I thought it will take maybe a few hours and will be done. I was so wrong! It was so because when I’ve started to create this code, almost immediately another problem arises. An old problem that bothers me almost from the beginning of my learning: when someone wants to see the code without downloading it: no pictures are displayed. Fixing that took me 3 weeks.

Full code below:

Transforming Data With Pandas - df.pivot() method good version.ipynb (263.6 KB)

Click here to view the jupyter notebook file in a new tab

About the df.pivot(). I don’t understand one thing. The object created with df.pivot() is a dataframe, but when it includes two columns I can’t choose in any way to display single cell, or row slice. All I can do is posted below. I don’t know why it is so.



why this doesn’t works ? :


Hi, Thanks for sharing! I think I may have an answer to your problem with the indexing. You have to use .iloc to specify one or more rows of the dataframe. For example,

print(economy_10.iloc[0:3]) gives the first three entries:

variable Economy
1.25018 New Zealand
1.29025 Finland
1.30232 Iceland

Also, I noticed that when you created economy_10, you set index = 'value'. So now your indexes are the floats in the value column, which you can verify with:


Float64Index([1.2501799999999998, 1.29025, 1.3023200000000001, 1.32548, 1.32629, 1.32944, 1.33171, 1.33358, 1.3965100000000001, 1.459]
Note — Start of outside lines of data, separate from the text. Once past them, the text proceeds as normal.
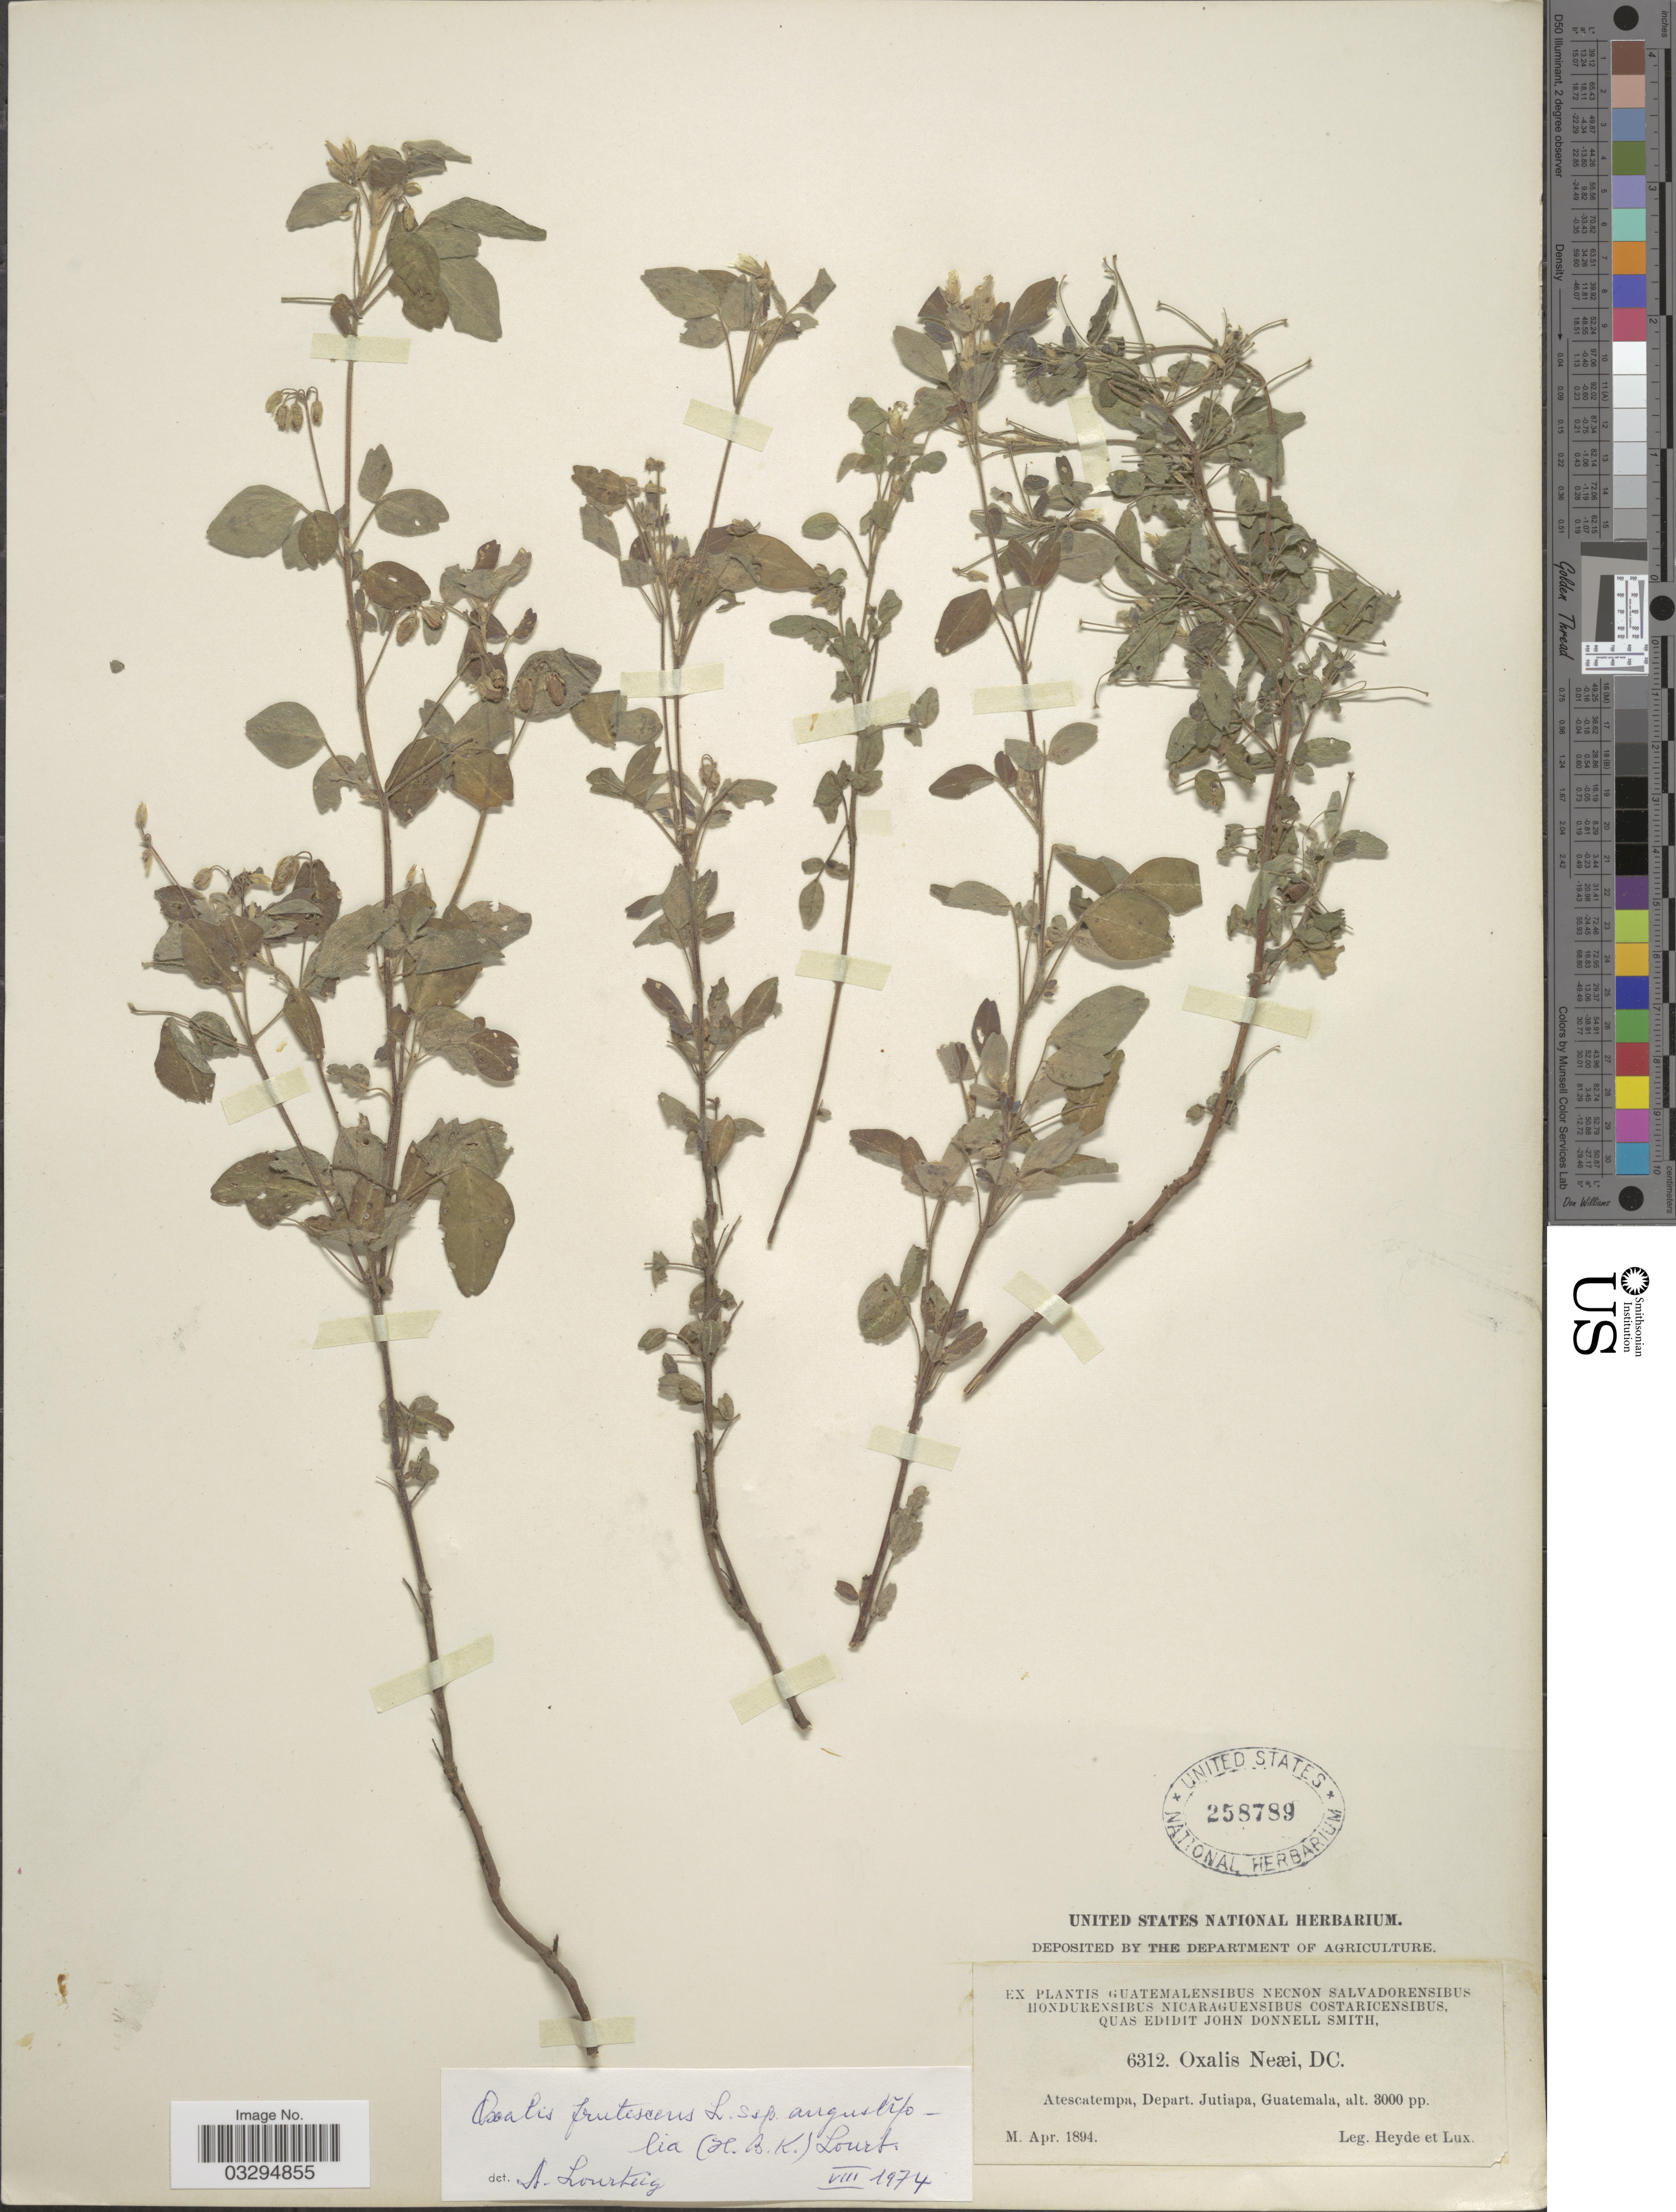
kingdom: Plantae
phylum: Tracheophyta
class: Magnoliopsida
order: Oxalidales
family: Oxalidaceae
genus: Oxalis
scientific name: Oxalis frutescens subsp. angustifolia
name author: (Kunth) Lourteig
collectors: Heyde & Lux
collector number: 6312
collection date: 1894-04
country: Guatemala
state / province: Jutiapa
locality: Atescatempa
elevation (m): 914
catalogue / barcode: US 258789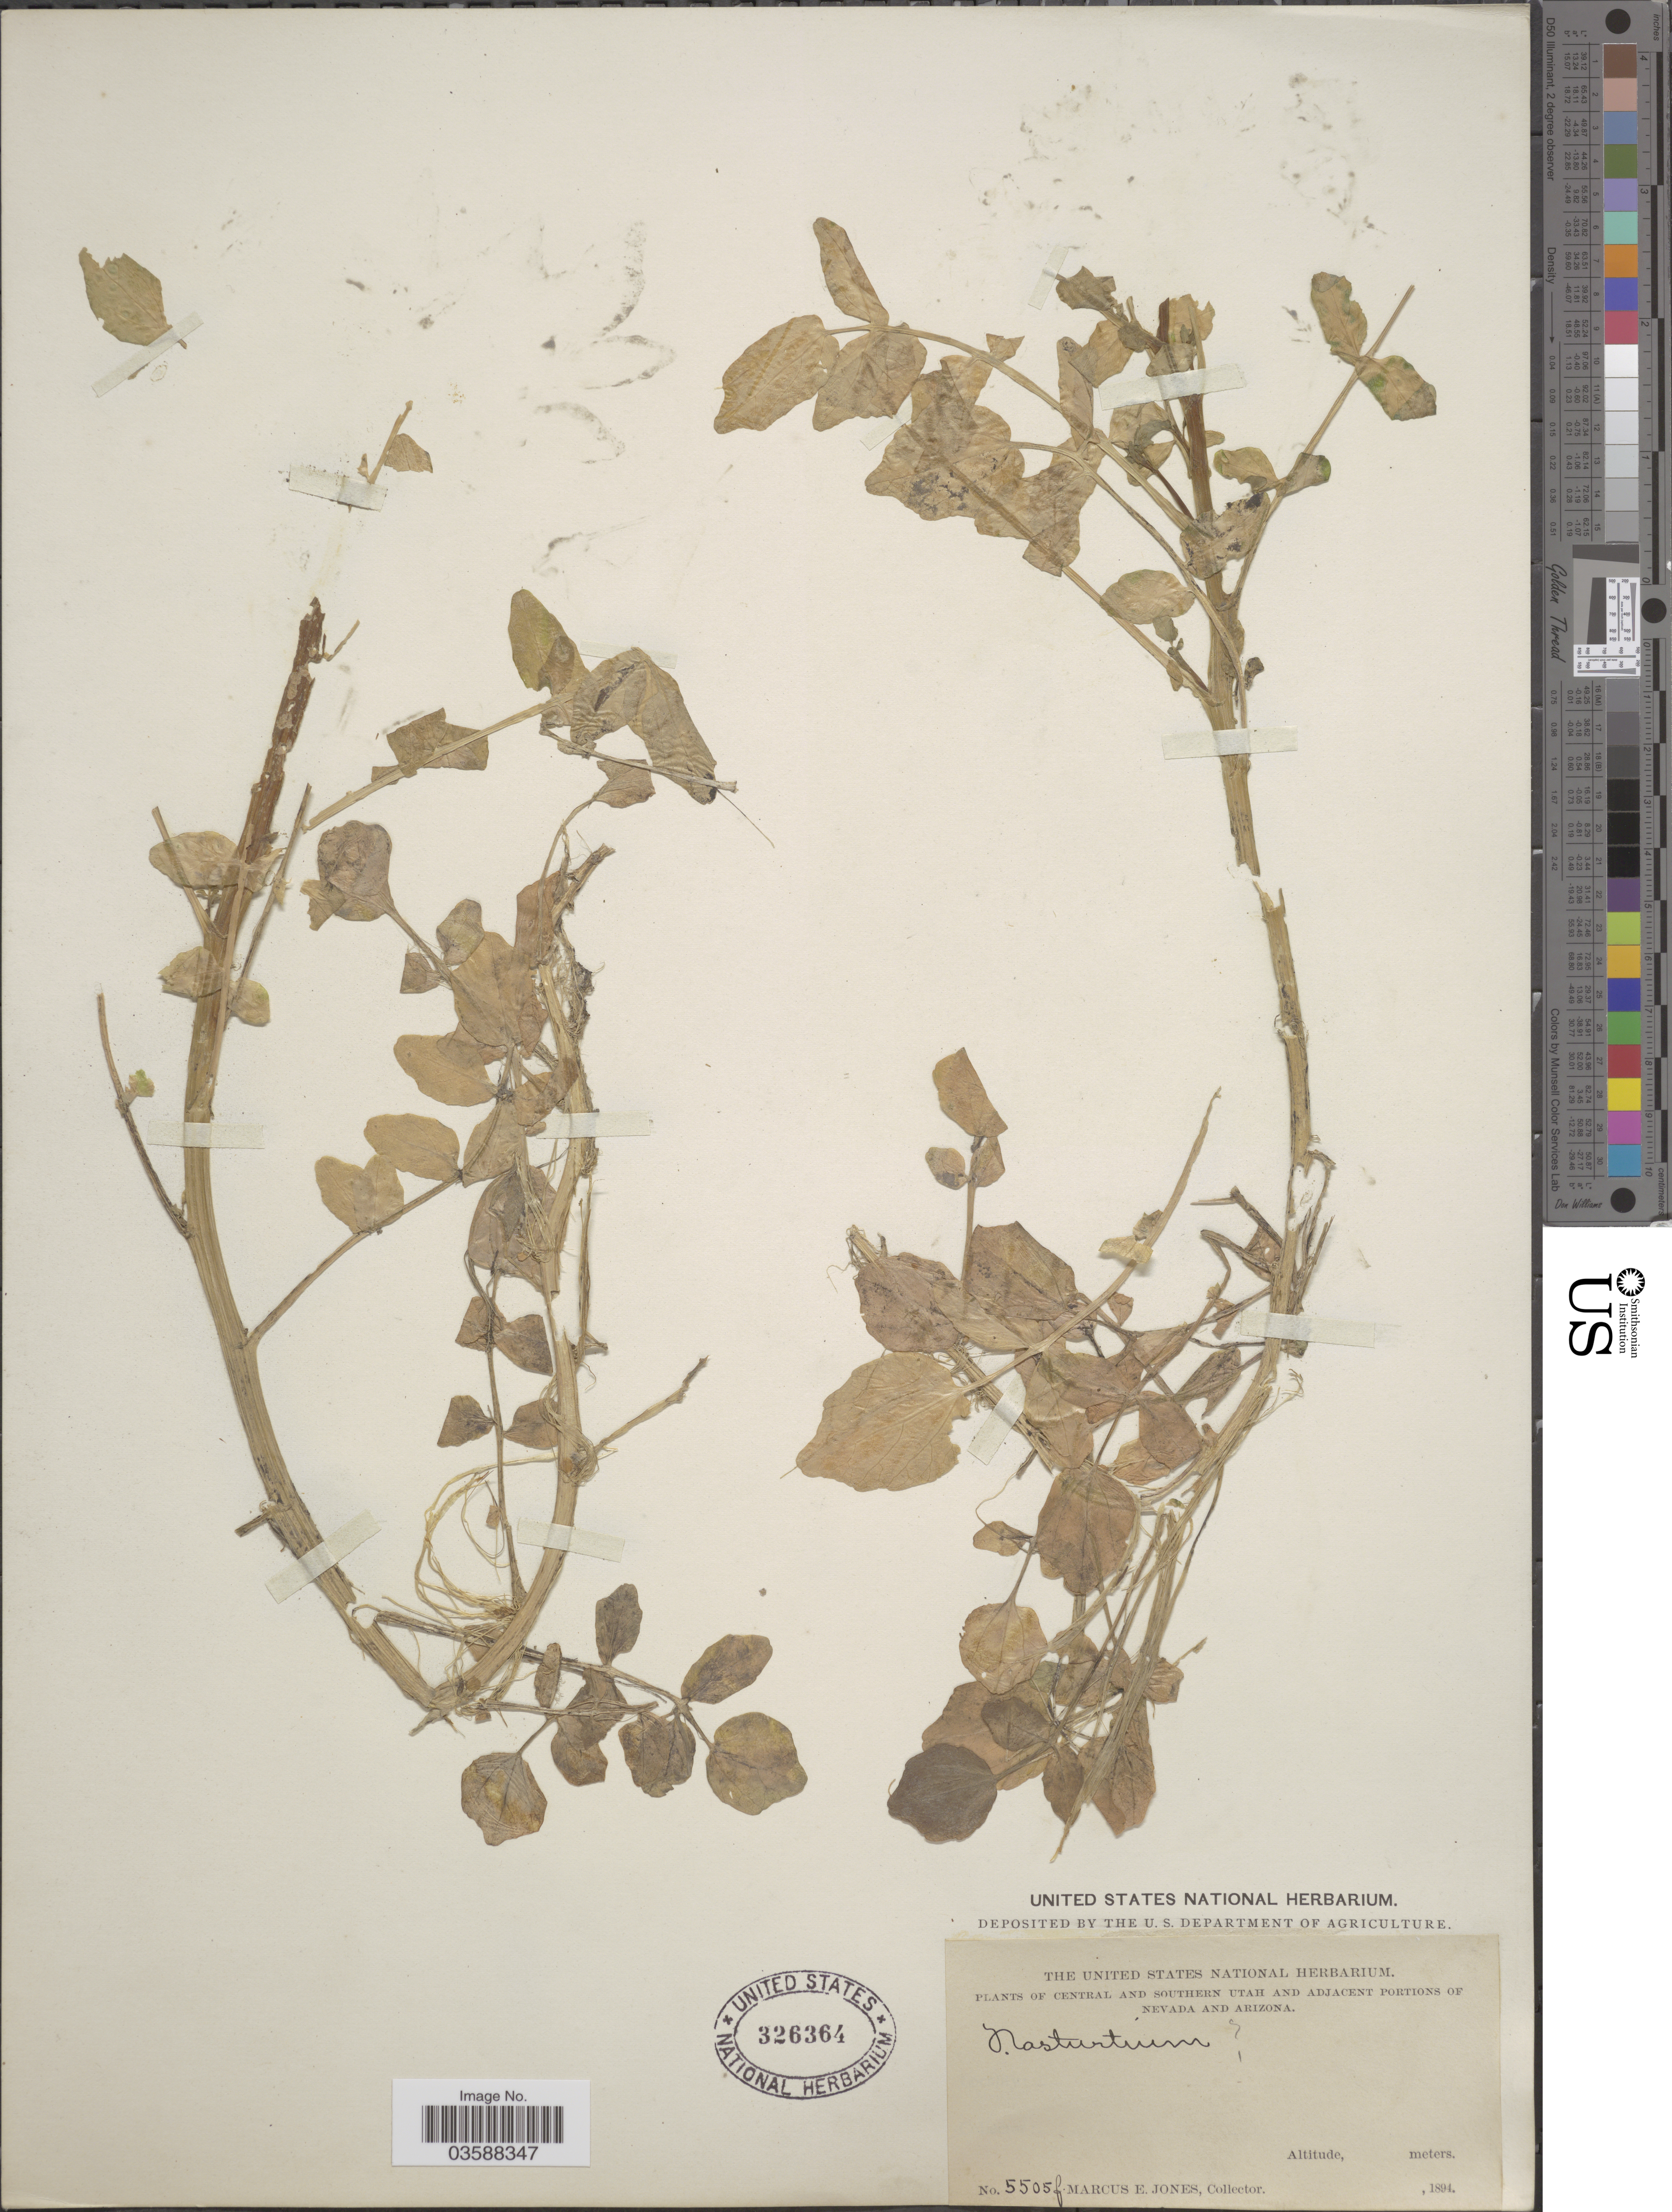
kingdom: Plantae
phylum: Tracheophyta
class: Magnoliopsida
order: Brassicales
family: Brassicaceae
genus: Nasturtium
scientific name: Nasturtium officinale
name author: R. Br.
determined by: Strong, Mark T., (BOT), Smithsonian Institution - National Museum of Natural History (UNITED STATES)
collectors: M. E. Jones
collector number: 5505f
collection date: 1894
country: United States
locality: Central and Southern Utah and adjacent portions of Nevada and Arizona.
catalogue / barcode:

So you can also access by the index “names” using .loc, for example,

print(economy_10.loc[1.32629:1.459]) gives

variable Economy
1.32629 Canada
1.32944 Netherlands
1.33171 Sweden
1.33358 Australia
1.39651 Switzerland
1.45900 Norway

I’m wondering, because these float indices seem awkward to me, but I’m new to this. You can create a dataframe with the same info, but with integer indices using new_melt[['value', 'Country']]. Is there a particular reason you chose your format?